- Extract
= = =
# New Idea 5209



## mule528 (Feb 22, 2011)

I have recently been charged with the task of repairing a New Idea 5209 diskbine. The knives of the first 2 disks are hitting when the machine is running with no load. I have played with the timing as best I can according to specs I have seen. Does anyone have any suggestions on what may be cause of the problem?


----------



## mlappin (Jun 25, 2009)

The knives are hitting each other correct? I don't own one but did a lot of research before buying my New Holland.

Only two things come to mind, you have a gear with a bad spot which allowed em to get out of time or the drive shaft between those pods is twisted.


----------



## mule528 (Feb 22, 2011)

Correct. The knives of the first 2 are hitting. I've tried to adjust the gear timing and they clear each other when operating by hand but under tractor power with nothing to cut they make contact. Do you know if I can replace just one section of the shaft? according to the schematics I've seen it is a pieced shaft. And Thanks for the quick responce! I'm new to this.


----------



## rrch129 (Oct 5, 2009)
= = =
- Source records
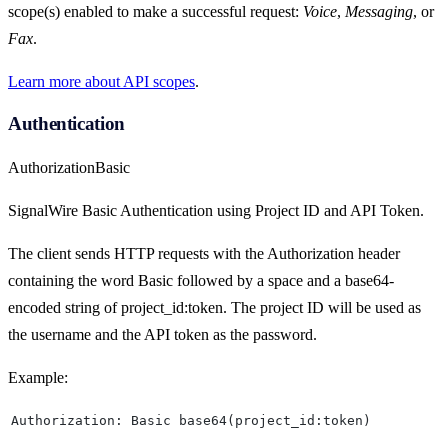
scope(s) enabled to make a successful request:
Voice
,
Messaging
, or
Fax
.
Learn more about API scopes
.
Authentication
Authorization
Basic
SignalWire Basic Authentication using Project ID and API Token.
The client sends HTTP requests with the Authorization header
containing the word Basic followed by a space and a base64-
encoded string of project_id:token. The project ID will be used as
the username and the API token as the password.
Example:
Authorization: Basic base64(project_id:token)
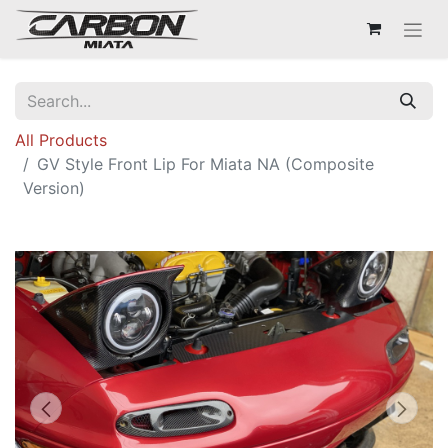
All Products
GV Style Front Lip For Miata NA (Composite
Version)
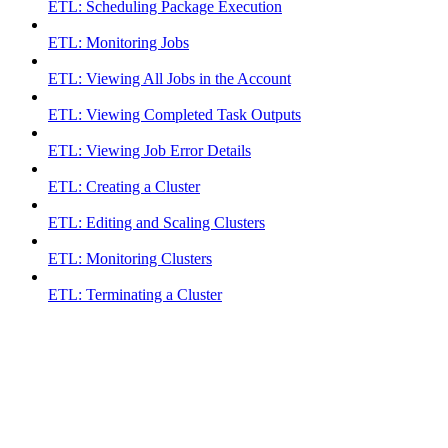
ETL: Scheduling Package Execution
ETL: Monitoring Jobs
ETL: Viewing All Jobs in the Account
ETL: Viewing Completed Task Outputs
ETL: Viewing Job Error Details
ETL: Creating a Cluster
ETL: Editing and Scaling Clusters
ETL: Monitoring Clusters
ETL: Terminating a Cluster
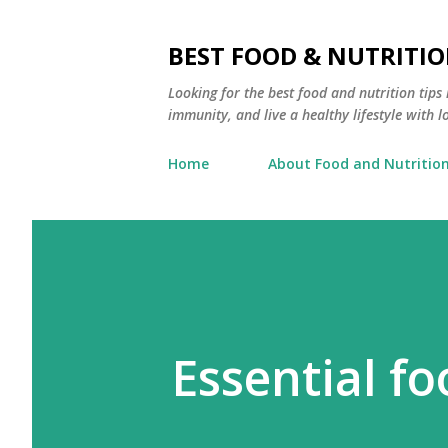
BEST FOOD & NUTRITIO
Looking for the best food and nutrition tip
immunity, and live a healthy lifestyle with l
Home
About Food and Nutrition
Essential f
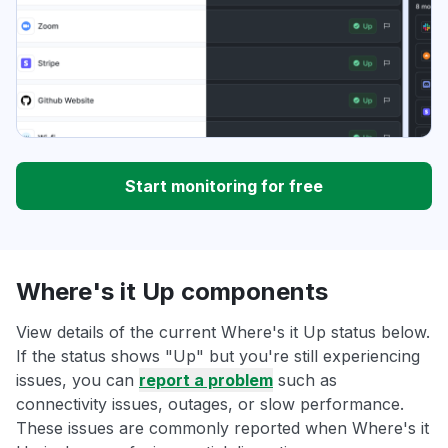
Start monitoring for free
Where's it Up components
View details of the current Where's it Up status below.
If the status shows "Up" but you're still experiencing
issues, you can
report a problem
such as
connectivity issues, outages, or slow performance.
These issues are commonly reported when Where's it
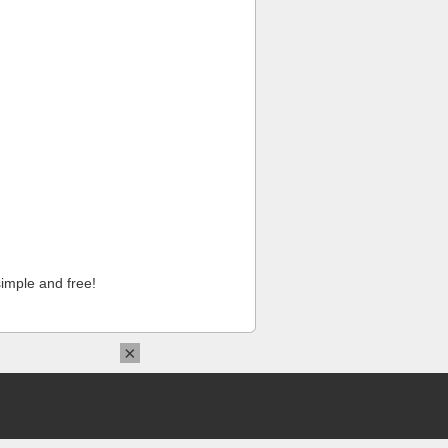
imple and free!
×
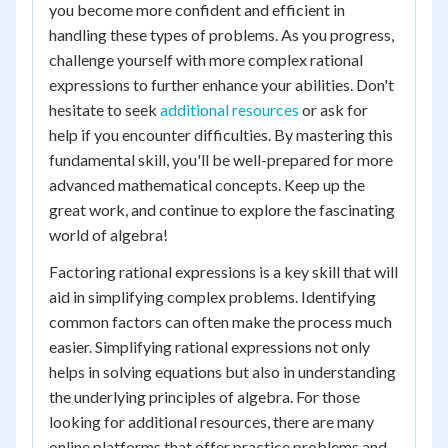
you become more confident and efficient in
handling these types of problems. As you progress,
challenge yourself with more complex rational
expressions to further enhance your abilities. Don't
hesitate to seek
additional resources
or ask for
help if you encounter difficulties. By mastering this
fundamental skill, you'll be well-prepared for more
advanced mathematical concepts. Keep up the
great work, and continue to explore the fascinating
world of algebra!
Factoring rational expressions is a key skill that will
aid in simplifying complex problems. Identifying
common factors can often make the process much
easier. Simplifying rational expressions not only
helps in solving equations but also in understanding
the underlying principles of algebra. For those
looking for additional resources, there are many
online platforms that offer practice problems and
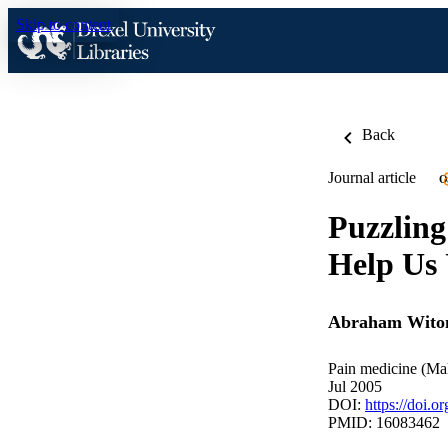
Skip to content
Back
Journal article
O
Puzzling
Help Us
Abraham Wito
Pain medicine (Mal
Jul 2005
DOI:
https://doi.
PMID: 16083462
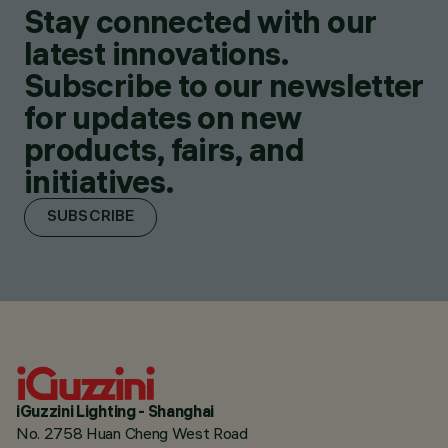
Stay connected with our
latest innovations.
Subscribe to our newsletter
for updates on new
products, fairs, and
initiatives.
SUBSCRIBE
iGuzzini Lighting - Shanghai
No. 2758 Huan Cheng West Road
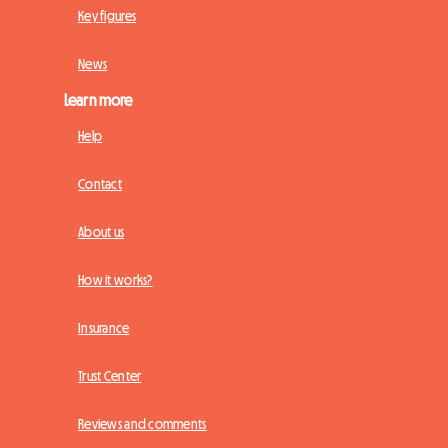
Key figures
News
Learn more
Help
Contact
About us
How it works?
Insurance
Trust Center
Reviews and comments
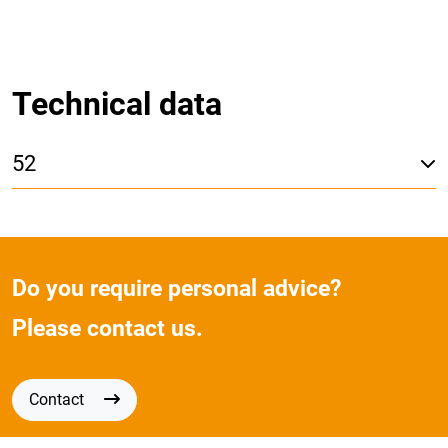
Technical data
52
Do you require personal advice?
Please contact us.
Contact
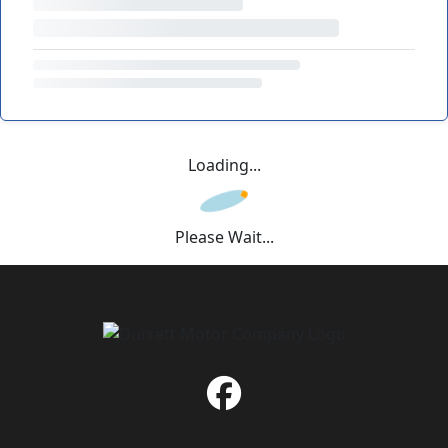
Loading...
Please Wait...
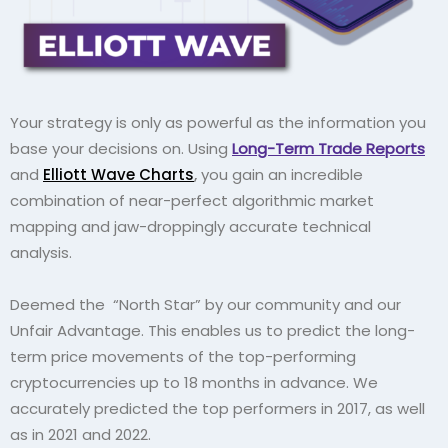
Your strategy is only as powerful as the information you
base your decisions on. Using
Long-Term Trade Reports
and
Elliott Wave Charts
,
you gain an incredible
combination of near-perfect algorithmic market
mapping and jaw-droppingly accurate technical
analysis.
Deemed the
“North Star” by our community and our
Unfair Advantage. This enables us to predict the long-
term price movements of the top-performing
cryptocurrencies up to 18 months in advance. We
accurately predicted the top performers in 2017, as well
as in 2021 and 2022.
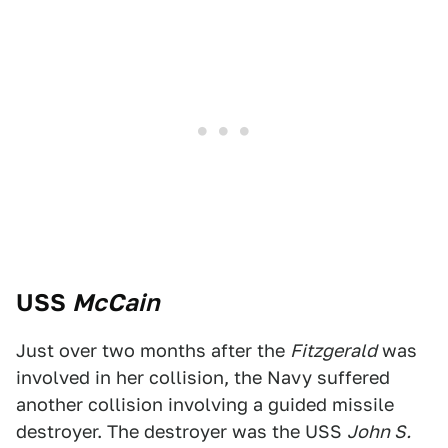
USS
McCain
Just over two months after the
Fitzgerald
was
involved in her collision, the Navy suffered
another collision involving a guided missile
destroyer. The destroyer was the USS
John S.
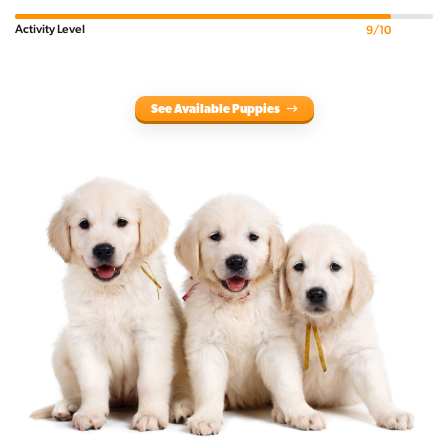
Activity Level
9/10
See Available Puppies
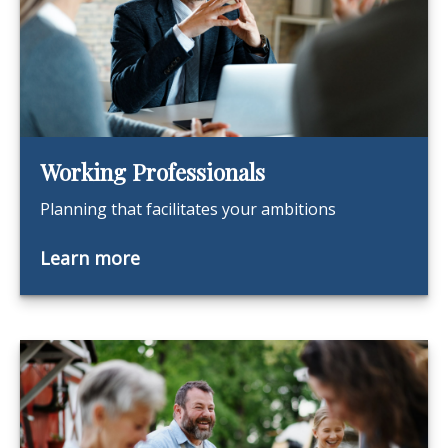
Working Professionals
Planning that facilitates your ambitions
Learn more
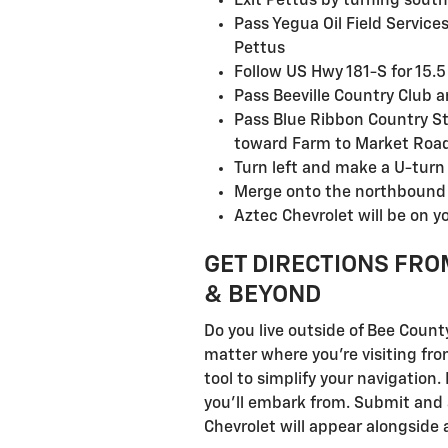
Exit Pettus by turning sout
Pass Yegua Oil Field Servic
Pettus
Follow US Hwy 181-S for 15.5 
Pass Beeville Country Club a
Pass Blue Ribbon Country St
toward Farm to Market Roa
Turn left and make a U-tur
Merge onto the northbound l
Aztec Chevrolet will be on yo
GET DIRECTIONS FRO
& BEYOND
Do you live outside of Bee Count
matter where you're visiting fro
tool to simplify your navigation
you'll embark from. Submit and a
Chevrolet will appear alongside 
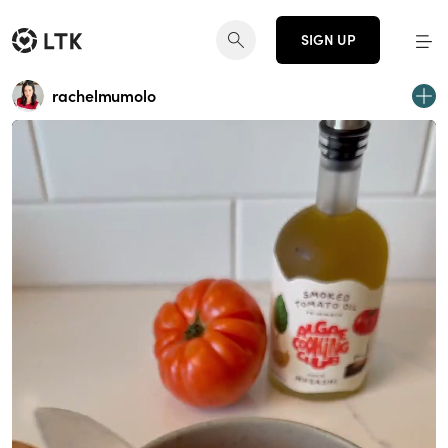
SIGN UP
rachelmumolo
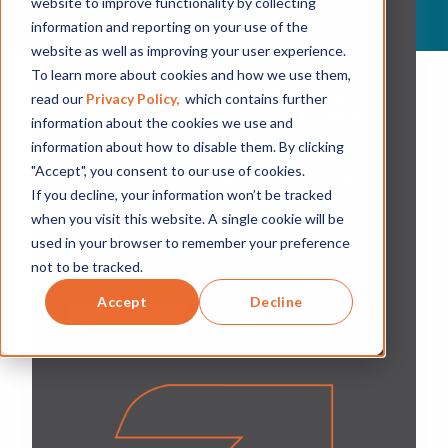
website to improve functionality by collecting
GENERAL APPLICATIONS
information and reporting on your use of the
CLOSED. APPLY TO THE
website as well as improving your user experience.
WAITLIST.
To learn more about cookies and how we use them,
Your customers need capital to grow.
read our
Privacy Policy,
which contains further
You have the data to give it to them.
information about the cookies we use and
information about how to disable them. By clicking
The Renew Venture Lab: EmFi Series is a
"Accept", you consent to our use of cookies.
program for tech founders building in Africa
If you decline, your information won’t be tracked
who are ready to integrate financial
when you visit this website. A single cookie will be
services—from embedded finance to
used in your browser to remember your preference
alternative lending—directly into their
not to be tracked.
platforms.
Accept
Decline
APPLY NOW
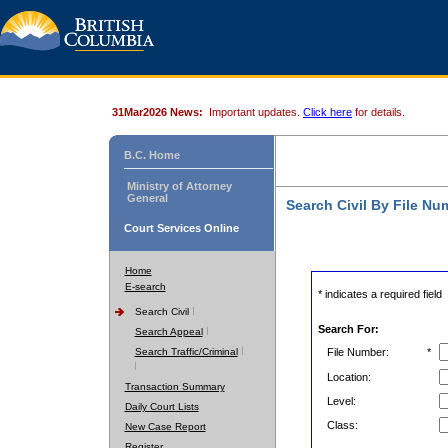
31Mar2026 News:
Important updates.
Click here
for details.
B.C. Home
Ministry of Attorney
General
Search Civil By File Nu
Court Services Online
Home
E-search
* indicates a required field
Search Civil
Search For:
Search Appeal
Search Traffic/Criminal
File Number:
*
Location:
Transaction Summary
Level:
Daily Court Lists
Class:
New Case Report
Register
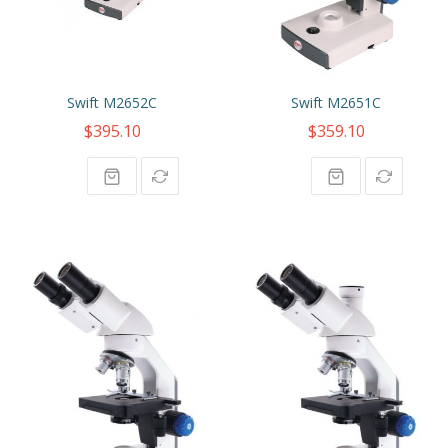
Swift M2652C
Swift M2651C
$395.10
$359.10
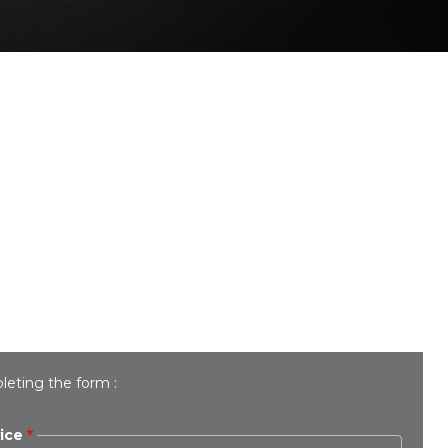
leting the form :
ice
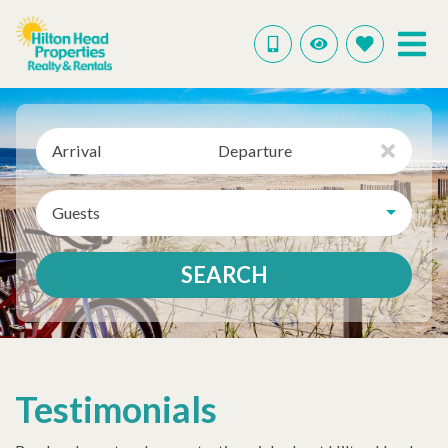
Arrival
Departure
Guests
SEARCH
Testimonials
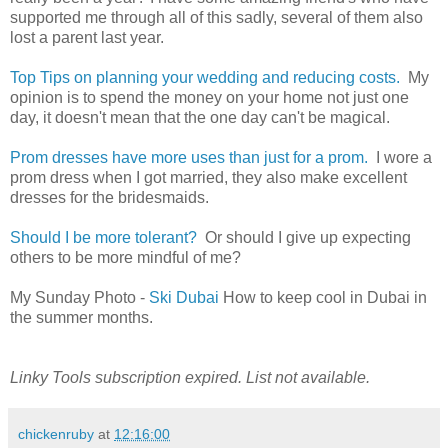
supported me through all of this sadly, several of them also
lost a parent last year.
Top Tips on planning your wedding and reducing costs.
My
opinion is to spend the money on your home not just one
day, it doesn't mean that the one day can't be magical.
Prom dresses have more uses than just for a prom.
I wore a
prom dress when I got married, they also make excellent
dresses for the bridesmaids.
Should I be more tolerant?
Or should I give up expecting
others to be more mindful of me?
My Sunday Photo -
Ski Dubai
How to keep cool in Dubai in
the summer months.
Linky Tools subscription expired. List not available.
chickenruby
at
12:16:00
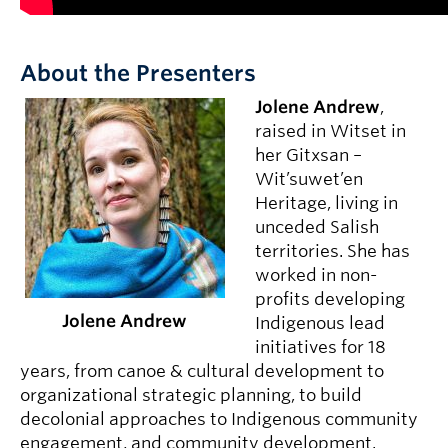
About the Presenters
Jolene Andrew
,
raised in Witset in
her Gitxsan –
Wit’suwet’en
Heritage, living in
unceded Salish
territories. She has
worked in non-
profits developing
Jolene Andrew
Indigenous lead
initiatives for 18
years, from canoe & cultural development to
organizational strategic planning, to build
decolonial approaches to Indigenous community
engagement, and community development.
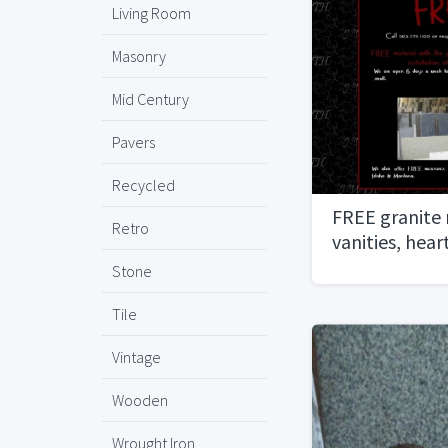
Living Room
Masonry
Mid Century
Pavers
Recycled
FREE granite
Retro
vanities, hea
Stone
Tile
Vintage
Wooden
Wrought Iron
= = =
- Parts of the exercise
A) Write out the New Idea 5209 thread word for word, in full.
B) Please copy from the rows the stretch from the line containing "ETL: Scheduling Package Execution" through the line containing "Essential f", reproducing each line as it stands and omitting the pictures.

- Solved problems
A)
# New Idea 5209



## mule528 (Feb 22, 2011)

I have recently been charged with the task of repairing a New Idea 5209 diskbine. The knives of the first 2 disks are hitting when the machine is running with no load. I have played with the timing as best I can according to specs I have seen. Does anyone have any suggestions on what may be cause of the problem?


----------



## mlappin (Jun 25, 2009)

The knives are hitting each other correct? I don't own one but did a lot of research before buying my New Holland.

Only two things come to mind, you have a gear with a bad spot which allowed em to get out of time or the drive shaft between those pods is twisted.


----------



## mule528 (Feb 22, 2011)

Correct. The knives of the first 2 are hitting. I've tried to adjust the gear timing and they clear each other when operating by hand but under tractor power with nothing to cut they make contact. Do you know if I can replace just one section of the shaft? according to the schematics I've seen it is a pieced shaft. And Thanks for the quick responce! I'm new to this.


----------



## rrch129 (Oct 5, 2009)

B)
ETL: Scheduling Package Execution
ETL: Monitoring Jobs
ETL: Viewing All Jobs in the Account
ETL: Viewing Completed Task Outputs
ETL: Viewing Job Error Details
ETL: Creating a Cluster
ETL: Editing and Scaling Clusters
ETL: Monitoring Clusters
ETL: Terminating a Cluster
BEST FOOD & NUTRITIO
Looking for the best food and nutrition tip
immunity, and live a healthy lifestyle with l
Home
About Food and Nutrition
Essential f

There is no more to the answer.